That is usually the follow up question that I get when people ask me what it is like to be a remote paramedic in the arctic of Alaska during winter. I bet as you are reading this, you are sitting there asking yourself the same question…So let me tell you a little about it.
Just like anywhere in the world, land is a precious item and it is one that we are all trying to preserve and protect. The North Slope of Alaska is no different, and despite anyone’s personal opinions, companies care about it as well. Therefore, during the winter months when the snow is falling and temperatures dip to negative 70 degrees at times, it allows for the best time for exploration without damaging the area.
To do this, companies build temporary camps that are known as sleigh camps, or cat-trains and we glide across the snow without disturbing the tundra below. It is amazing, because when summer hits and the snow melts, there is absolutely no sign that anyone has been on the land. I know what you are saying right now, “You still have not explained what a sleigh camp, or a cat train is?”
So here goes, a cat-train is a set of boxcars just like you would see on a normal train running on tracks, except this train sits on skis. Yes…skis just like you would use to ski down a mountain, just much bigger. There are five boxcars per train, (or string) as we call them. These boxcars can have a multitude of different functions. Some of the cars have sleeping quarters where up to three people stay in them. Others have things like a diner, a kitchen, administration offices, computer labs, and a medical clinic, which is where you will find someone such as myself.
Now, as I explained before there is only five box cars per string. Therefore, we must have multiple strings. In most camps, there are between five and eight strings that are lined up side-by-side when we are parked. This is where the term “sleigh camp” comes into play and at times there can be upwards of 150+ people living in this camp. These camps move every 3-5 days depending on the goal and the size of the project.

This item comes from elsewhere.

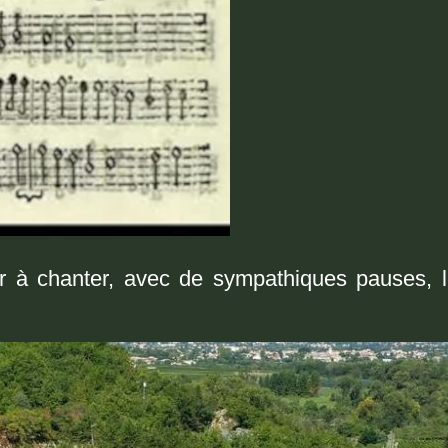
r à chanter, avec de sympathiques pauses, lo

So how do they move? Well that is where the word “Cat-train” comes from. We use tractors to pull the strings when we decide to move. This could be as simple as moving a couple thousand yards to protect the tundra from long layovers and at other points we travel 10-20 miles in a day, except they only move at about 2 miles per hour. So needless to say, those can be long days.
It is probably one of the strangest things I have done in my career. I live on a train, that sits on skis, that moves across the snow every few days, and then we set up shop again. However, I will tell you that I am so glad that I was given an opportunity like this. There are people who dream of going to Alaska. Not only did I get to go to Alaska, but I got to do it unlike most and I got to do it in style!